◆ Excerpted text ◆
^^^^^^^^

Poly what?
You may be aware of PowerShell supported Jupyter Notebooks as many in the community have posted about it over the past few years:
- Douge Finke’s PowerShell 101 notebooks
- Self published post from March 2020
- Aaron Nelson’s PowerShell Notebooks are Available in Azure Data Studio
- Rob Sewell’s New .NET Notebooks are here - PowerShell 7 notebooks are here
These are still around with a new name and features!
Polyglot Notebooks
Claudio Regio posted the announcement earlier this month on the 3rd that .NET Interactive Notebooks is now Polyglot Notebooks!
They brought support for a ton of language kernels with a bit of rebranding and improvements that benefit us. One of the biggest things to me is the ability to mix and match kernels in a single notebook. You can create a notebook using PowerShell and for documentation mix in dynamically generating a Mermaid diagram if you wanted.

^^^^^^^^

(Dataset entries)
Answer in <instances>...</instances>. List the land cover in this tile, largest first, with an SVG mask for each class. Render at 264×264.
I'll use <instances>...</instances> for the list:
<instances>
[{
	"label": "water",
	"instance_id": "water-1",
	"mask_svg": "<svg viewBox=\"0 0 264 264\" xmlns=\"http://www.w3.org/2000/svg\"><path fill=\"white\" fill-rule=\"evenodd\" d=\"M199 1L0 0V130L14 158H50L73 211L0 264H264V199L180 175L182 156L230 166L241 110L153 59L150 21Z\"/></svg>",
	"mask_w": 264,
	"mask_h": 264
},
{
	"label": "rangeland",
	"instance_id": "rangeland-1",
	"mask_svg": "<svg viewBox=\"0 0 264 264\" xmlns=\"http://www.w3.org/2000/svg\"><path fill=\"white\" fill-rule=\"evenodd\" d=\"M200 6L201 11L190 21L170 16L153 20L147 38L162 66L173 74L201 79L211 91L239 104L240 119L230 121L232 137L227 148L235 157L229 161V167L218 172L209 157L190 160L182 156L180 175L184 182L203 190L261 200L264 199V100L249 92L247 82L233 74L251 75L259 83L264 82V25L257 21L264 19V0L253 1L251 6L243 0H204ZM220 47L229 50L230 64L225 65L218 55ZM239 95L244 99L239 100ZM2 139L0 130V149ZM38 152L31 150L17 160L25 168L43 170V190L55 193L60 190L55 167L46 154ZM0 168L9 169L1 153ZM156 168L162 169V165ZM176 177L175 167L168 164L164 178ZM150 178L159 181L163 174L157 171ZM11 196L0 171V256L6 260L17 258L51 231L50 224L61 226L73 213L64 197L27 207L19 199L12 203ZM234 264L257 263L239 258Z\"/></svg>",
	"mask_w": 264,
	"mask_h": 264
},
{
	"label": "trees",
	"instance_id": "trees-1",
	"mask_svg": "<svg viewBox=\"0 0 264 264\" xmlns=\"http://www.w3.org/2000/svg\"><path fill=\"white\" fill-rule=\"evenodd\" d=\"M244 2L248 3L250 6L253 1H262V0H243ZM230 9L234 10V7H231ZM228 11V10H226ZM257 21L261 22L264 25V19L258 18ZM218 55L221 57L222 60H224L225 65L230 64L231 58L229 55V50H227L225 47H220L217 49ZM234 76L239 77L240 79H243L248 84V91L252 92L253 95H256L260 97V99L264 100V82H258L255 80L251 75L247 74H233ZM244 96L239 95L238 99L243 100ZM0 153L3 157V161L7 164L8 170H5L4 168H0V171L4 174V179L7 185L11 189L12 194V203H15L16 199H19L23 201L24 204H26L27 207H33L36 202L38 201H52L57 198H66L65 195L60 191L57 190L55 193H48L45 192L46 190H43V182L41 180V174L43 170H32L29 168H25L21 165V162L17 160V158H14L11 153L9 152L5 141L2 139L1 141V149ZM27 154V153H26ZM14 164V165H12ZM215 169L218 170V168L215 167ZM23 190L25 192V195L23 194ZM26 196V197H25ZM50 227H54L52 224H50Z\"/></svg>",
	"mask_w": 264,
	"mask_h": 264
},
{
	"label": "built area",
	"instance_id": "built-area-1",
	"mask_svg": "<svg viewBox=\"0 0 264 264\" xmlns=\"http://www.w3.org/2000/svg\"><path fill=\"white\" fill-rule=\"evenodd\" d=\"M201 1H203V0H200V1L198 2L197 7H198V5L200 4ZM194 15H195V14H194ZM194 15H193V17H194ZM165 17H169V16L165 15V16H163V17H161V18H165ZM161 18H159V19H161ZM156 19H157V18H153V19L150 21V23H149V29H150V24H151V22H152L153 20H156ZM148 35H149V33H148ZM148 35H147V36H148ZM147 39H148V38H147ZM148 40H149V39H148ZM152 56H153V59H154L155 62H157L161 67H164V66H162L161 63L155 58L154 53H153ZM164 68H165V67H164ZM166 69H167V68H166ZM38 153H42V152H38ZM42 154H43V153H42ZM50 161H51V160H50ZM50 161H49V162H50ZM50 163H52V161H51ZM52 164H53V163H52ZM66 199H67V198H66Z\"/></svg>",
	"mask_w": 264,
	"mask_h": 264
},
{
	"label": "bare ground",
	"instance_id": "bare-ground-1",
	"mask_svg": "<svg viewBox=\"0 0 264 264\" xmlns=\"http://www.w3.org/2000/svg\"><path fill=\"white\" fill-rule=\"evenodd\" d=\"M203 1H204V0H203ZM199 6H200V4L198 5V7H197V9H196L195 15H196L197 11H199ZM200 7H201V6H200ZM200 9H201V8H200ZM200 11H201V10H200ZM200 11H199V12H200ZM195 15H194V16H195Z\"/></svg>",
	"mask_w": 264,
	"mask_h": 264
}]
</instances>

^^^^^^^^

◆ Task statement ◆
Write out the full Polyglot Notebooks post from above, word for word and with its original line breaks.

◆ Response to this task ◆
Poly what?
You may be aware of PowerShell supported Jupyter Notebooks as many in the community have posted about it over the past few years:
- Douge Finke’s PowerShell 101 notebooks
- Self published post from March 2020
- Aaron Nelson’s PowerShell Notebooks are Available in Azure Data Studio
- Rob Sewell’s New .NET Notebooks are here - PowerShell 7 notebooks are here
These are still around with a new name and features!
Polyglot Notebooks
Claudio Regio posted the announcement earlier this month on the 3rd that .NET Interactive Notebooks is now Polyglot Notebooks!
They brought support for a ton of language kernels with a bit of rebranding and improvements that benefit us. One of the biggest things to me is the ability to mix and match kernels in a single notebook. You can create a notebook using PowerShell and for documentation mix in dynamically generating a Mermaid diagram if you wanted.